Busboys sits in the belly of gentrification, is part of it even, but Shallal is nothing if not conscious of the neighborhood's roots. From the beginning of the Tuesday night open mikes, an old man used to come like clockwork every week. Sometimes he'd even get up to read a poem.
Shallal pulled him aside one day for a cup of coffee and a chat. He was in his 80s and had lived around U Street for a long, long time. Long enough to remember when there was an African American community center just about where Busboys is now. Long enough to remember the poets who used to come and read there, like clockwork every week. Every Tuesday night.
* * *
Christon "Christylez" Bacon has the kind of smile that could make you stop a second, forgetting the weary thing weighing on your mind.
Jerome "Face" Stevens looks like a man consumed by rage one time too many, like he felt it so often he got frozen inside it.
Bacon, 21, is adored and nurtured by the community the way a young talent should be. He wears crystals around his neck and a fedora on his head. He plays guitar and studies graphic design and teaches creative writing to young students. He comes to Mocha Hut a lot, to perform and to see his girlfriend, who manages the place. One of his verses goes like this:
"What I'm looking for? A wireless signal
So, if you have the hook-up let me grab my pencil
I looked at my friends and turned to my neighbor
My computer made a beep that sound like a pager
A name hit the screen, so ya'll know I had to check-it
Then I found out that it was password protected . . . "

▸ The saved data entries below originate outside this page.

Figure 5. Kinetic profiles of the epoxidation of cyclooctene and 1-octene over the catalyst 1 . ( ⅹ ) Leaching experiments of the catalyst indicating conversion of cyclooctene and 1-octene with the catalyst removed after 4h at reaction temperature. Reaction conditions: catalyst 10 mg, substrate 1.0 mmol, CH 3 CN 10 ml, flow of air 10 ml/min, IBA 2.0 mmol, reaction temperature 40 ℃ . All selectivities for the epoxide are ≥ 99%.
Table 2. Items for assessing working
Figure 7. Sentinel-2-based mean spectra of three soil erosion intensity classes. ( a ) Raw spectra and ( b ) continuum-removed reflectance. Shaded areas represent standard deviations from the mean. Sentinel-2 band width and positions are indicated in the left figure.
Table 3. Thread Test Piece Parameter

Face, two decades older, is respected the way a poet with a hard-knock life and an undeniable talent should be. He carries a canvas bag of his notebooks and wears a folded bandanna around his head. His business card declares him a "gentleman of leisure," but he calls himself a warrior, and when he's asked how he makes a living, he says it's in manual labor. He comes into Mocha Hut sometimes, sits and looks restless, then leaves. One of his verses goes like this:
"Beware like your ghosts of Euro-centricity, Jesus the Christ!
For he comes and steals your woman
Comes in the night!"
Face and Bacon, miles apart in style, manner and substance, both moved from Southeast Washington to the U Street area for the poetry.

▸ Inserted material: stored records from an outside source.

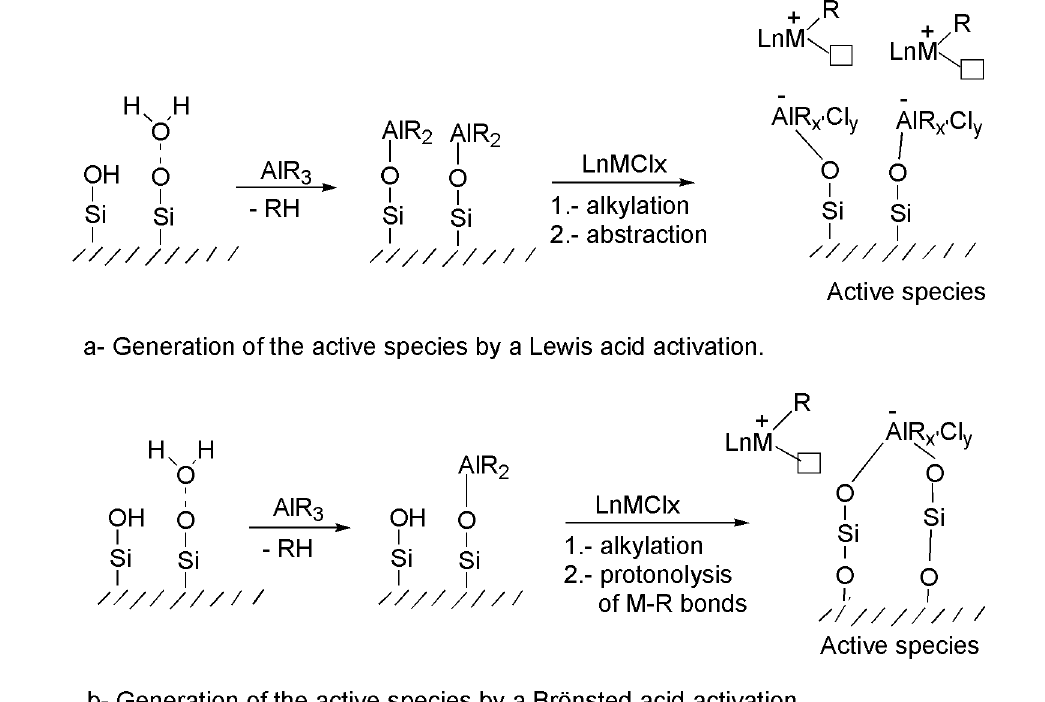
Scheme 1. Different activation pathways of precatalyst complexes considering the different nature of the acidic sites in the support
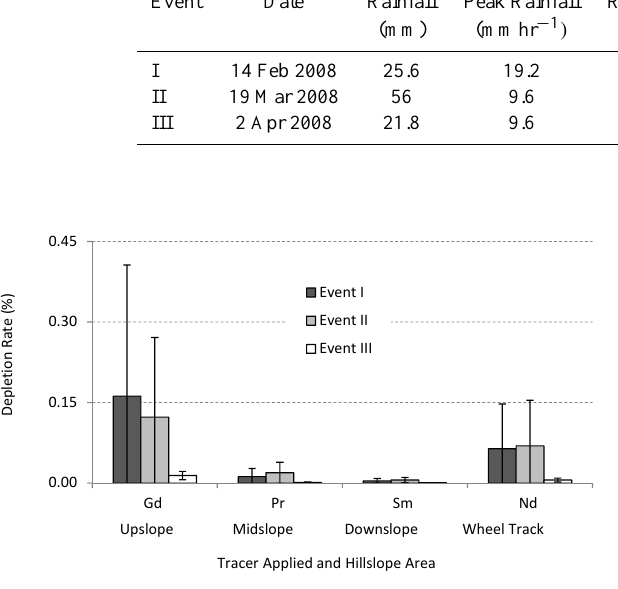
Fig. 3. Estimated erosion rates for hillslope areas tagged with rare earth oxides in three events at Loddington. Values are averages for four hillslope lengths, error bars are standard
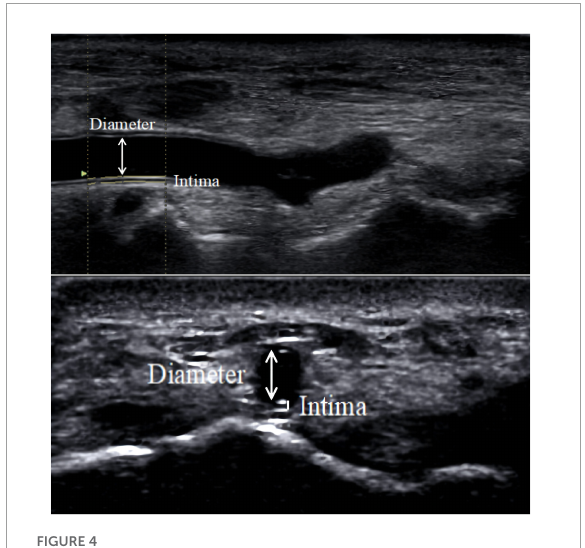
FIGURE4 DRA diameter. The diameter measured in the figure is the distance from the media to the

"The poetry," Face says. "And that's why I'm here now."
"This is not karaoke," explains Charlotte Fox, organizer of the D.C. Poetry Festival, an annual celebration of the U Street poetry scene, this year set for Friday at Carter Barron Amphitheatre. "It's not about you coming and singing a song and pretending. Can you write something that's profound and provocative and consciousness-raising? It's about consciousness raising."
And, she says, it's about therapy. Saying publicly the things they can't say elsewhere. Revealing secrets and fears and wounds and wishes to an audience that has come to bask in those revelations.

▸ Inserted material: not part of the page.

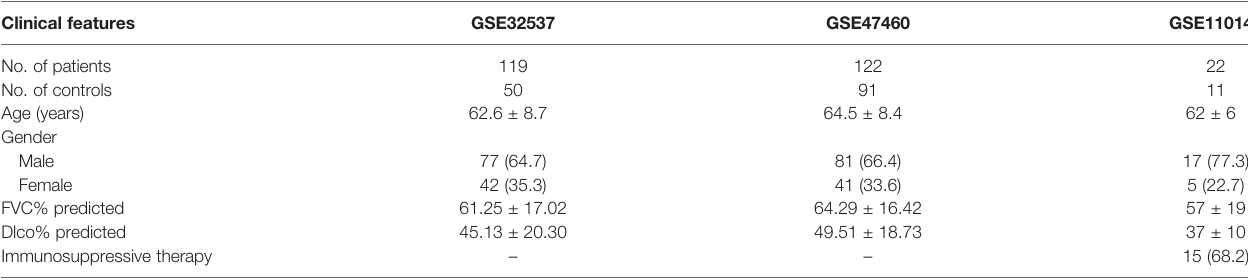
TABLE 2 | The clinical features of patients with IPF (lung tissue).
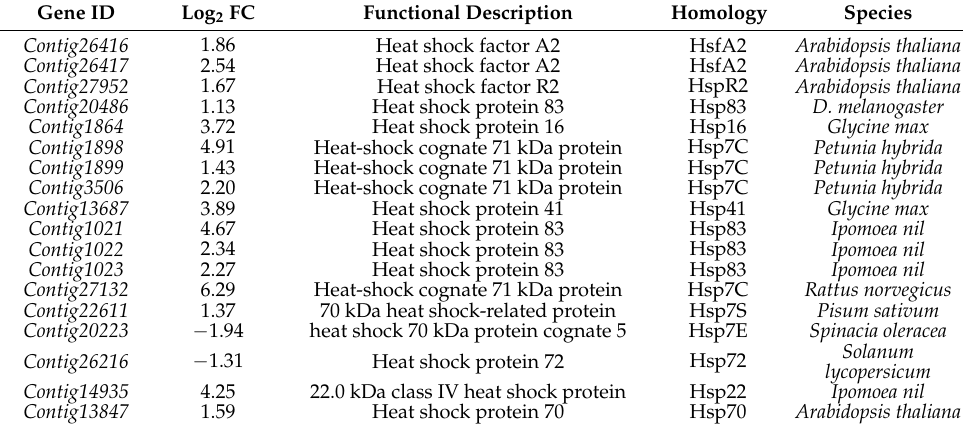
Table 4. Heat-shock proteins and heat transcription factors regulated by heat stress in red pitaya. Gene ID Log 2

"That's the other part of spoken word," says Carroll, of DC WritersCorps. "It's community dialogue. It's about a validation of your own voice, the efficacy of your own words, the significance of your own voice."
Sometimes, he adds, it's just about being part of the scene -- about getting dressed up, going where everyone else is going and talking to the cute girl across the room who got dressed up and went where everyone else was going.
Maybe they will fall in love, fall apart and come back to tell the tale.
Maybe. Maybe if the spirit moves them and the words come and the mikes stay open . . .
Maybe.
"What's that expression? The jury is still out. I'm still wondering, as U Street develops, will the poetry remain?" Weston Brown asks from a window seat at Busboys. One foot in front of him is the aisle where the open-mike line starts to form, two hours early, every Tuesday night. Five feet to his rear is the shadow of a hulking new condo complex that stretches the length of a full city block. "Will poetry still be on U Street in 10 years?"
There's no telling that.
But for the moment, at least, it's still standing room only.